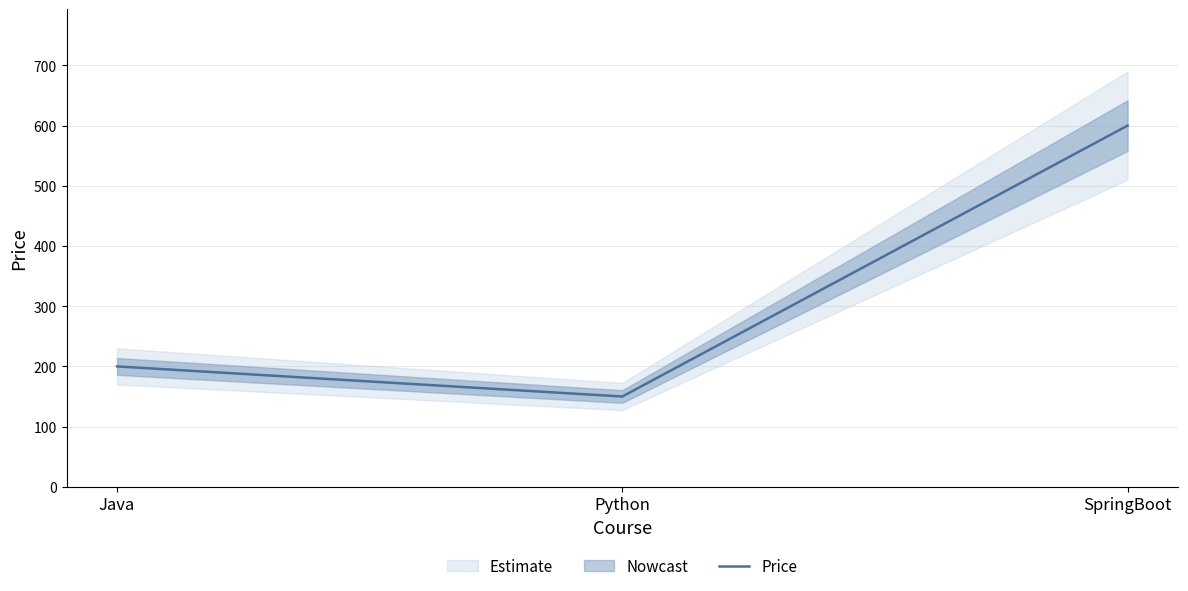

What is the smallest value displayed?

150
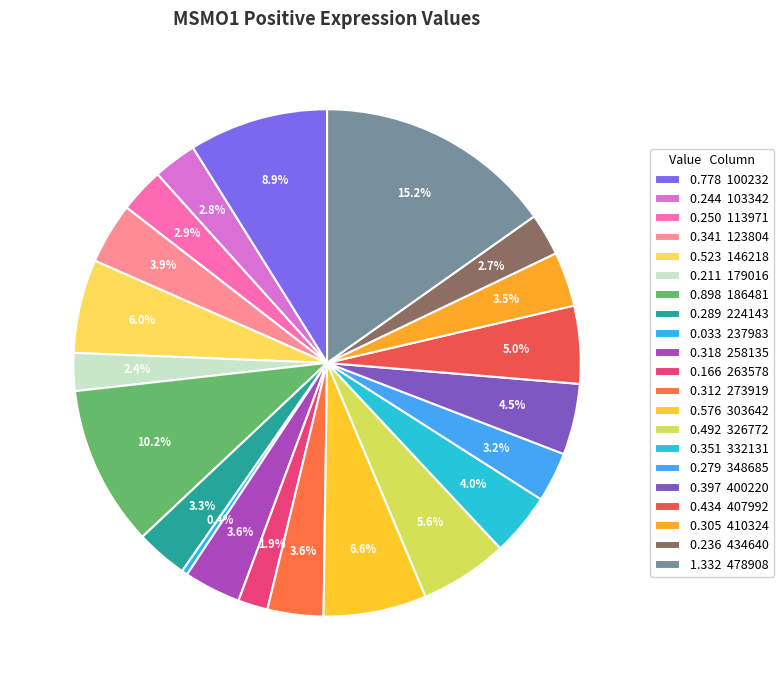

Which category has the biggest portion of the pie?

478908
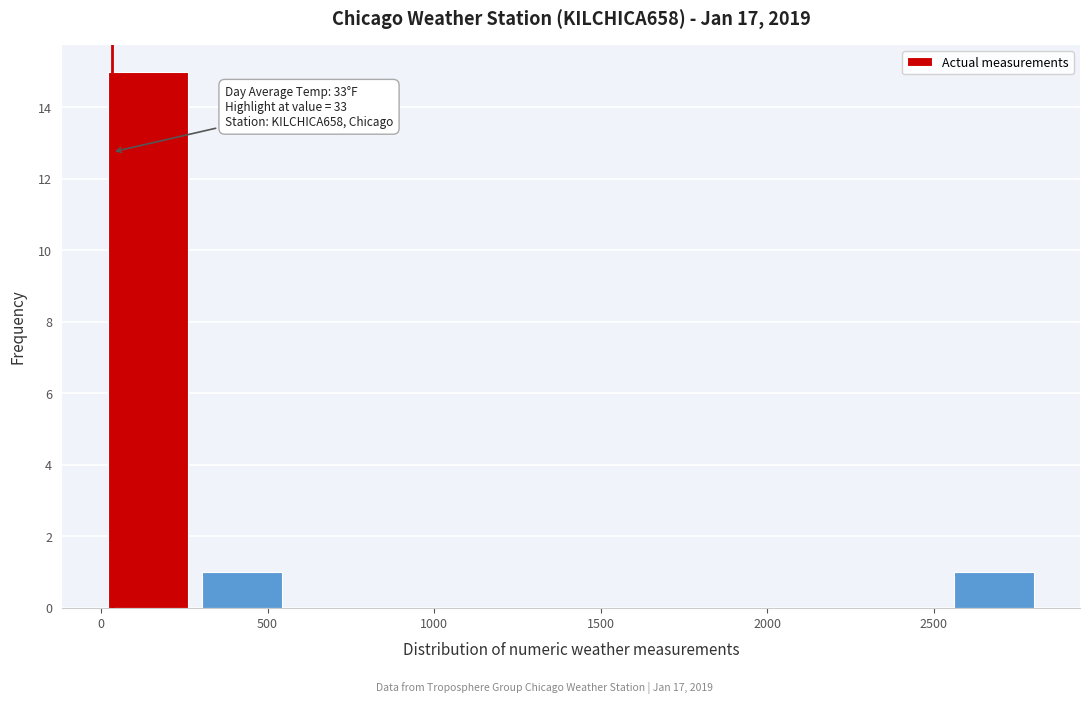

Over which range of the x-axis is the bar tallest?

0 to 300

(Assignment) Can you recast the data above as a JSON list of strings, one string per line, with blank lines skipped and the pictures left out?

(Response)
[
  "What is the smallest value displayed?",
  "150",
  "Which category has the biggest portion of the pie?",
  "478908",
  "Over which range of the x-axis is the bar tallest?",
  "0 to 300"
]